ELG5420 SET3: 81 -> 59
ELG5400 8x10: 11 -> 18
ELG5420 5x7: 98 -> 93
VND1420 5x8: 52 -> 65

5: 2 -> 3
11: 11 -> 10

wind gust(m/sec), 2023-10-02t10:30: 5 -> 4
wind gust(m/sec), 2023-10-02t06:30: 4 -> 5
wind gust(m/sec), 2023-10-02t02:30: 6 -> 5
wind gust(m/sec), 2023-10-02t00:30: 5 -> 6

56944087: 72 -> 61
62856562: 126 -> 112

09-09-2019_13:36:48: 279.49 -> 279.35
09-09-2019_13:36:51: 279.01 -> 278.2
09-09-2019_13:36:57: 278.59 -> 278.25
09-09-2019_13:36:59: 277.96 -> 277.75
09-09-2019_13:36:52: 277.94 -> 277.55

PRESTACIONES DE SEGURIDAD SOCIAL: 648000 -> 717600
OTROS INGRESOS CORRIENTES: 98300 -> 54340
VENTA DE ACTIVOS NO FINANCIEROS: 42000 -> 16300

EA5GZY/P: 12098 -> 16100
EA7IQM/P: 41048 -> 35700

= = = = =

> _Work request_:
Set down no line except those from the one with "09-09-2019_13:36:48: 279.49 -> 279.35" to the last line of the data, inclusive, each exactly as written.

> _Task result_:
09-09-2019_13:36:48: 279.49 -> 279.35
09-09-2019_13:36:51: 279.01 -> 278.2
09-09-2019_13:36:57: 278.59 -> 278.25
09-09-2019_13:36:59: 277.96 -> 277.75
09-09-2019_13:36:52: 277.94 -> 277.55

PRESTACIONES DE SEGURIDAD SOCIAL: 648000 -> 717600
OTROS INGRESOS CORRIENTES: 98300 -> 54340
VENTA DE ACTIVOS NO FINANCIEROS: 42000 -> 16300

EA5GZY/P: 12098 -> 16100
EA7IQM/P: 41048 -> 35700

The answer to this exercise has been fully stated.